Japan's flagship luxury mango — tree-ripened Irwin cultivar grown under glasshouse care in Miyazaki Prefecture; top grades sell as gift fruit at department-store prices.
Sun's Egg — a brand introduced by Miyazaki Prefecture in 1985 for top-grade tree-ripened Irwin mangoes meeting strict weight, colour and sugar standards. The base cultivar is the Florida-bred 'Irwin' (1944); 'Miyazaki Mango' is the regional name, while 'Taiyō no Tamago' is the premium brand tier.
Miyazaki Mango (宮崎マンゴー) is the regional brand for tree-ripened Irwin-cultivar mangoes grown in Japan's Miyazaki Prefecture on the southeast coast of Kyushu — and the top grade among them, Taiyō no Tamago (太陽のたまご, "Sun's Egg"), is widely considered Japan's most expensive and most prestigious fruit. The cultivar itself isn't Japanese — Irwin was bred in Florida in 1944 — but the growing system, grading, and brand are entirely Japanese.
Commercial production began in the 1980s, when prefectural agricultural research stations adapted Irwin to glasshouse cultivation. Heated polytunnels extend the growing season into early Japanese spring, controlled humidity prevents anthracnose, and an unusual harvest practice — net-cradle tree-ripening — defines the variety's quality. Each developing fruit is suspended in a small mesh hammock attached to the branch. The mango is allowed to ripen on the tree until it naturally separates from the stem, at which point the mesh catches it before it touches the ground. The result is sugar levels and fragrance that a hand-picked, post-harvest-ripened mango can't match.

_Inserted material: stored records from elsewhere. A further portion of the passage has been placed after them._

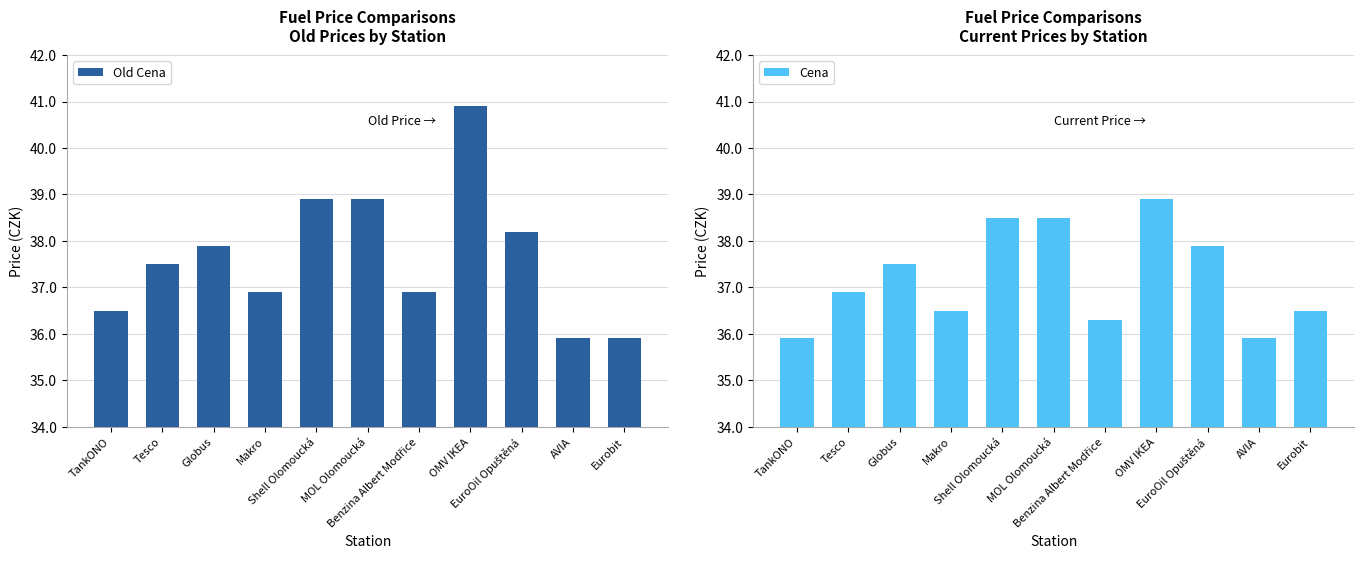

Reading left to right, transcribe all the data shown in this chart.

Old Cena: TankONO=36.5	Tesco=37.5	Globus=37.9	Makro=36.9	Shell Olomoucká=38.9	MOL Olomoucká=38.9	Benzina Albert Modřice=36.9	OMV IKEA=40.9	EuroOil Opuštěná=38.2	AVIA=35.9	Eurobit=35.9
Cena: TankONO=35.9	Tesco=36.9	Globus=37.5	Makro=36.5	Shell Olomoucká=38.5	MOL Olomoucká=38.5	Benzina Albert Modřice=36.3	OMV IKEA=38.9	EuroOil Opuštěná=37.9	AVIA=35.9	Eurobit=36.5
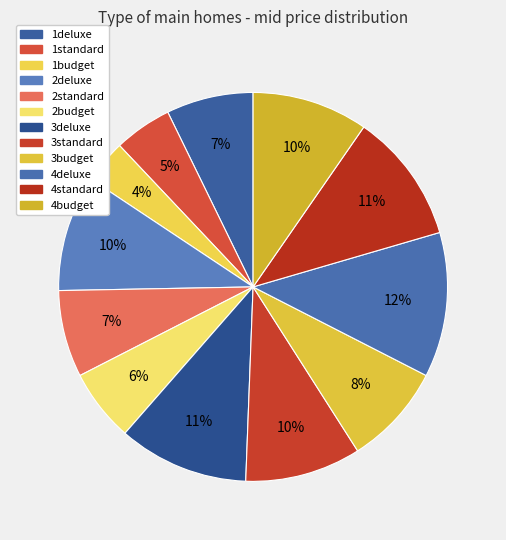

What percentage is NOT represented by 4budget?

90.4%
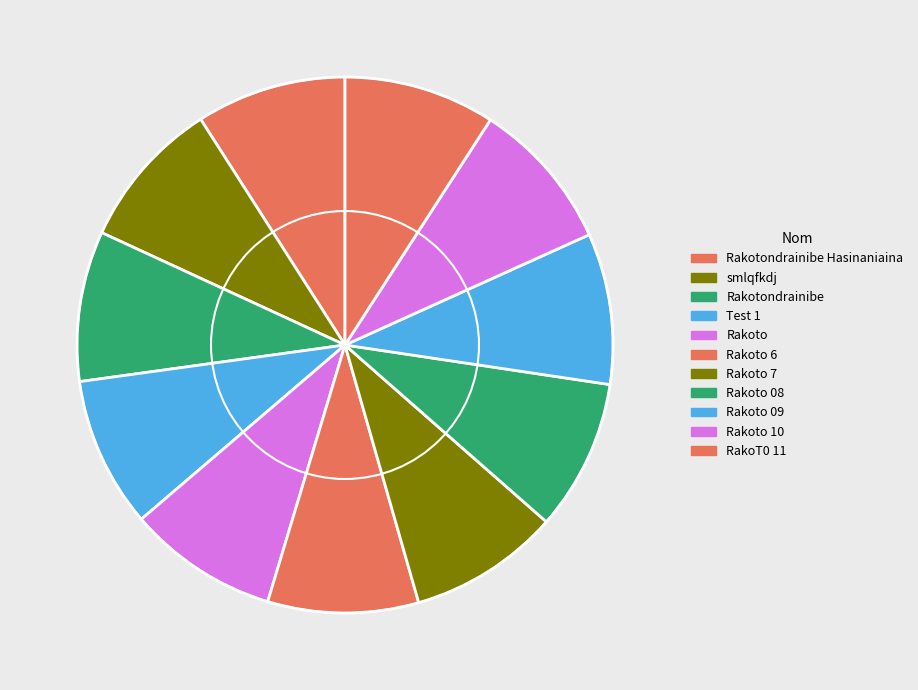

How many slices are in this pie chart?

11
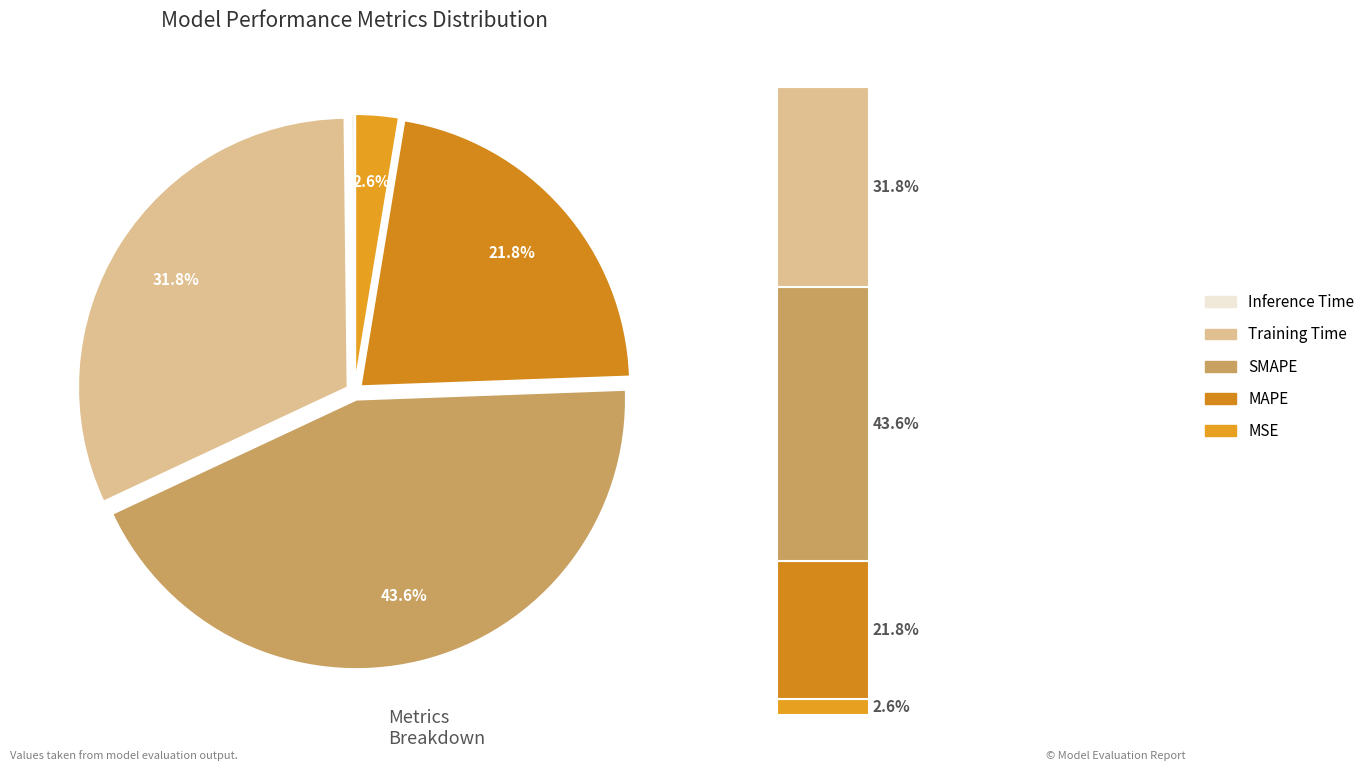

True or false: MSE accounts for 1% of the total.

False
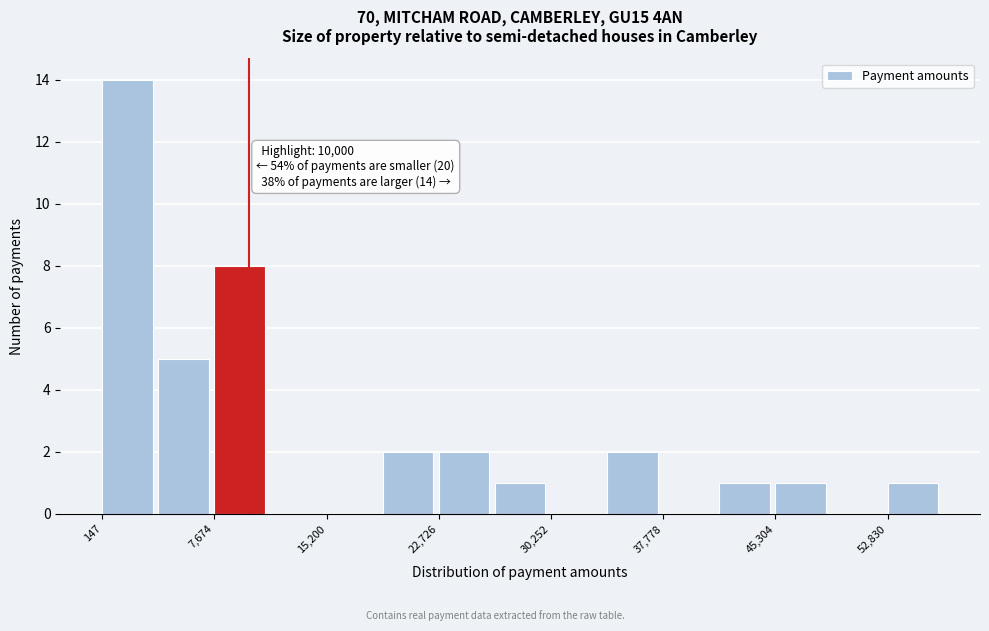

Around what value on the x-axis is the tallest bar? Give the approximate position of its centre, as read against the axis.

2000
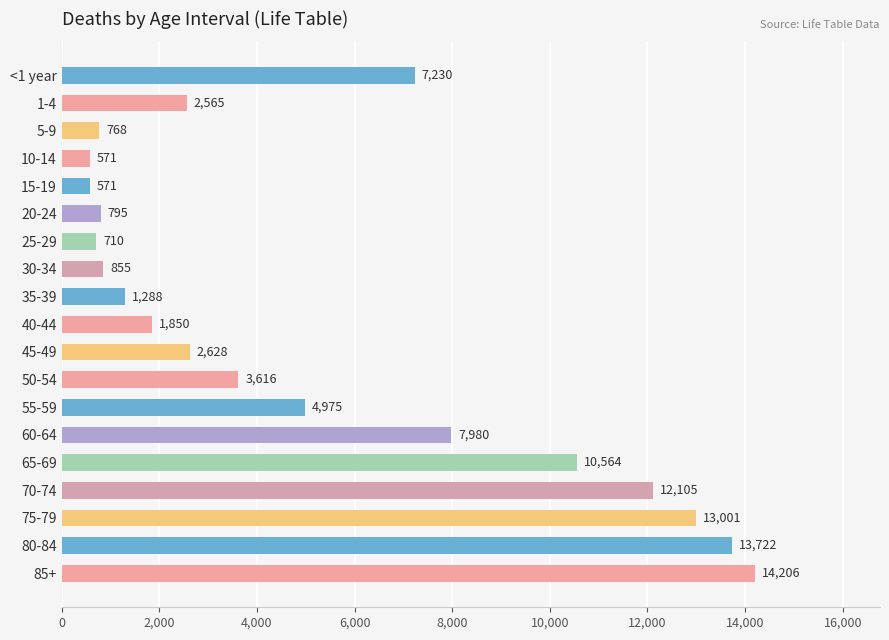

Is it true that the value at 30-34 is 185?

False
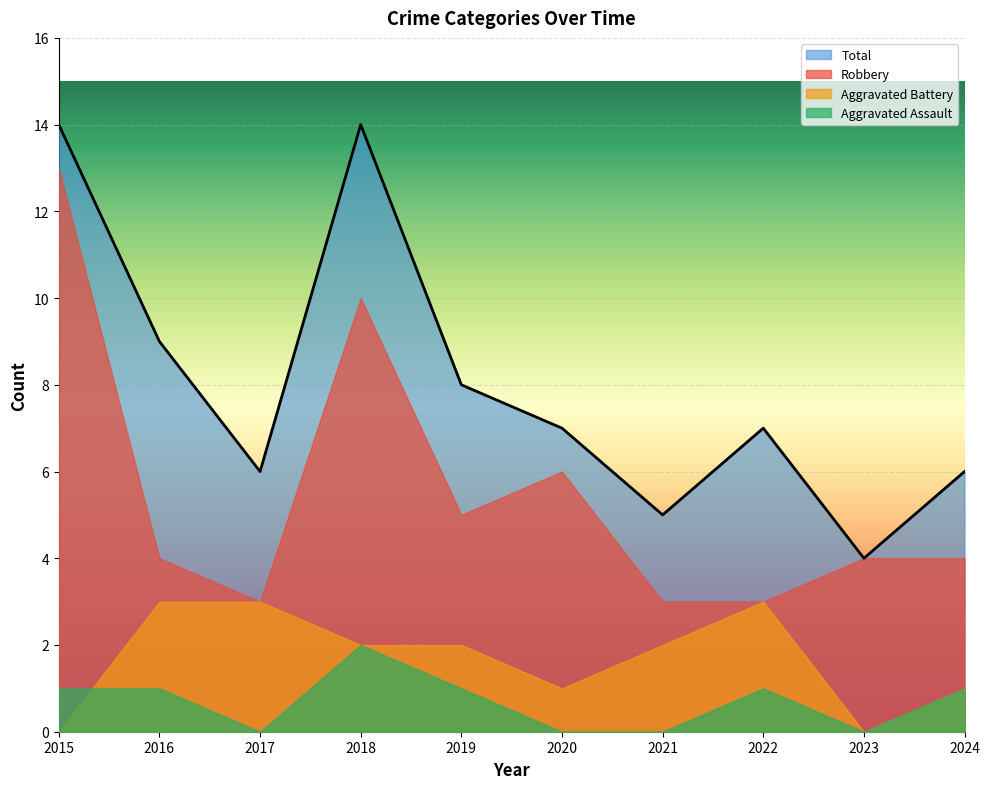

What are all the series names shown in the legend?

Total, Robbery, Aggravated Battery, Aggravated Assault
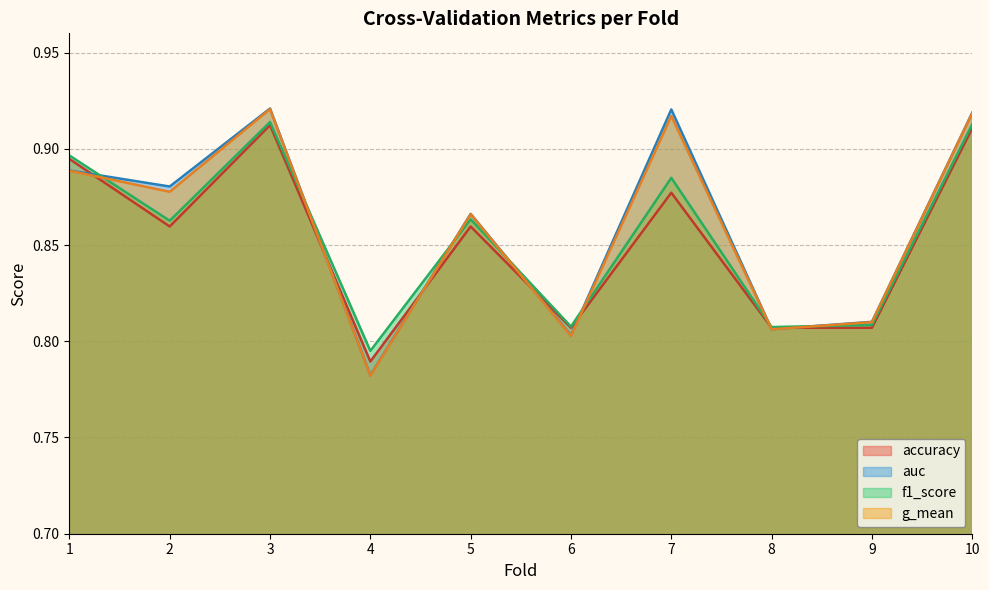

What is the sum of all g_mean values?

8.6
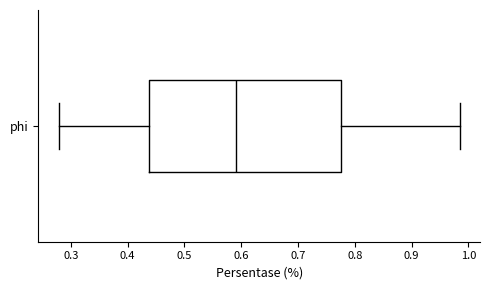

Transcribe this box plot: give where the median line is, the range the box spans, and where the two whiskers end, as read against the x-axis. The values are not printed on the chart, so give them approximately, as read against the axis.

median 0.59, box 0.44 to 0.78, whiskers 0.28 to 0.99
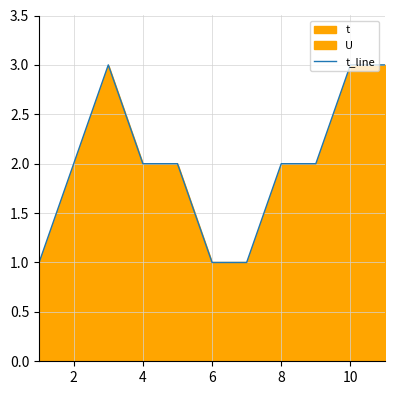

True or false: t_line has a value of 2 at 8.

True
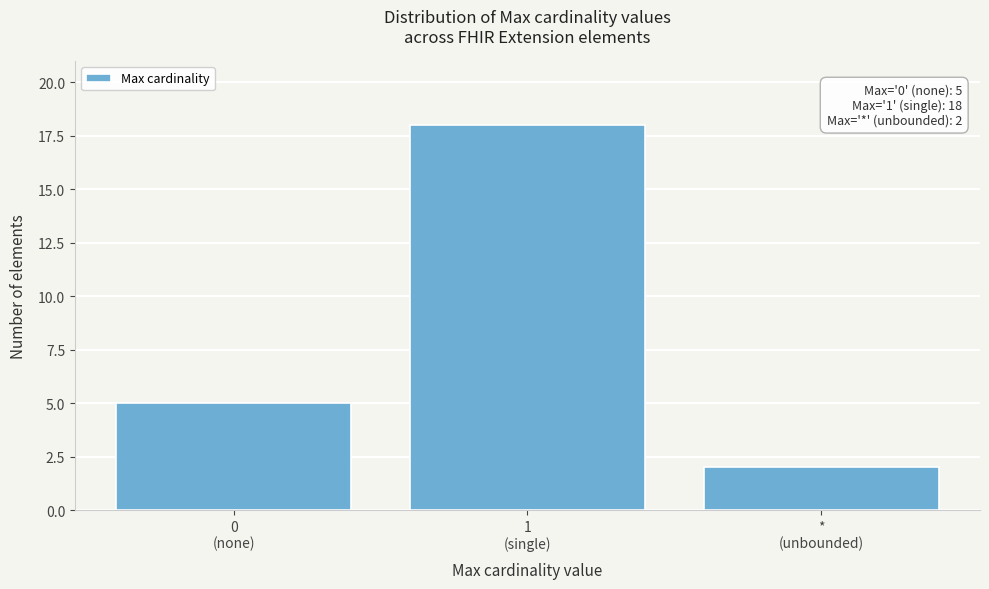

Reading left to right, list all the values displayed in this chart.

5	18	2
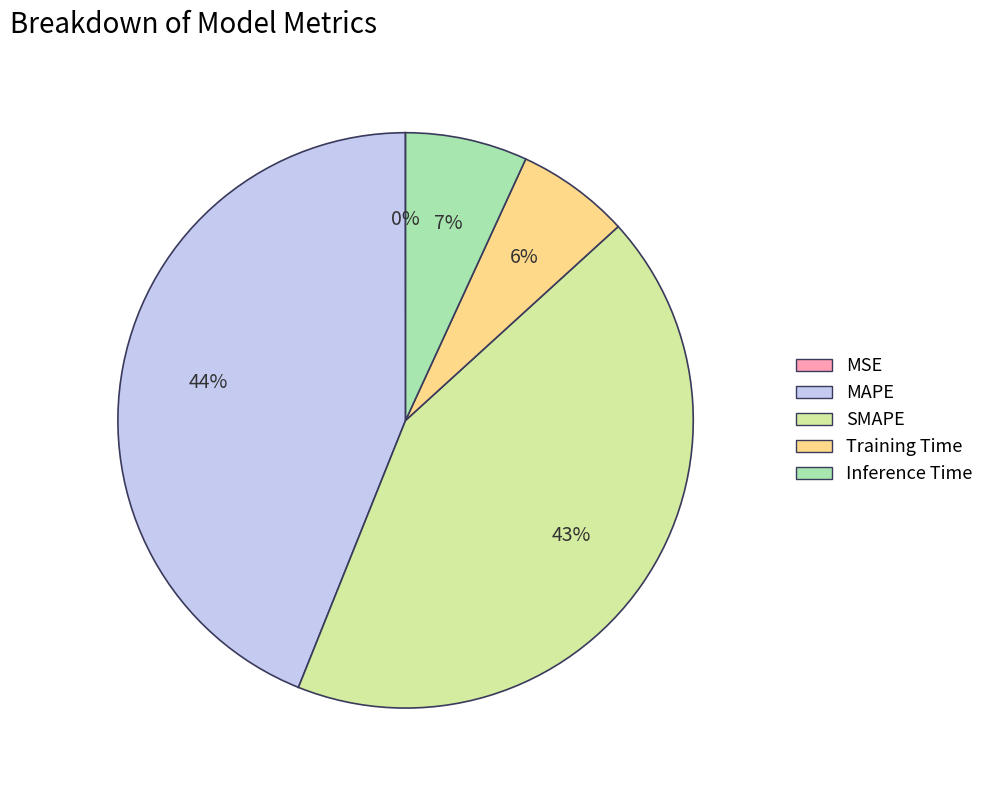

True or false: Training Time accounts for 15% of the total.

False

The Taiyō no Tamago brand, introduced in 1985 by the Miyazaki Prefecture Economic Federation (JA Miyazaki Keizairen), has three strict gates: weight must be at least 350 g, sugar content at least 15° Brix, and at least half the skin must be a vivid red blush. Roughly 3-5% of the prefecture's mango crop qualifies. Top-grade individual fruit at department-store fruit boutiques (Sembikiya, Takano) routinely sells for ¥10,000–¥50,000 (US$70–350). Record auctions have cleared ¥500,000 for a pair, equivalent to the price of a high-end watch.
Sensorially, a ripe Miyazaki is more candy than fruit: vivid orange-red flesh with no fibre at all, brix in the 16–18° range (sweeter than many Indian Alphonso boxes), and a tropical aroma threaded with floral and peach notes. The fruit is almost always sliced theatrically — three lengthwise cuts to produce two ovals plus the seed-bearing centre — and presented on porcelain in luxury fruit parlours, or worked into mango parfaits, kakigōri (shaved ice with mango syrup), and Japanese-French patisserie.
Beyond the fruit itself, the Miyazaki Mango is a cultural product — its tight harvest window (May to June) coincides with ochūgen, the mid-summer gift-giving season, and a ¥10,000 box of Sun's Eggs is one of the canonical luxury ochūgen gifts alongside Yubari melons and Densuke watermelons. The brand is now widely imitated; "Miyazaki mango" sometimes appears on tropical-country produce that has no connection to Japan. The authentic article carries Miyazaki Prefecture certification, brand stickers, and a registered serial number on the gift box.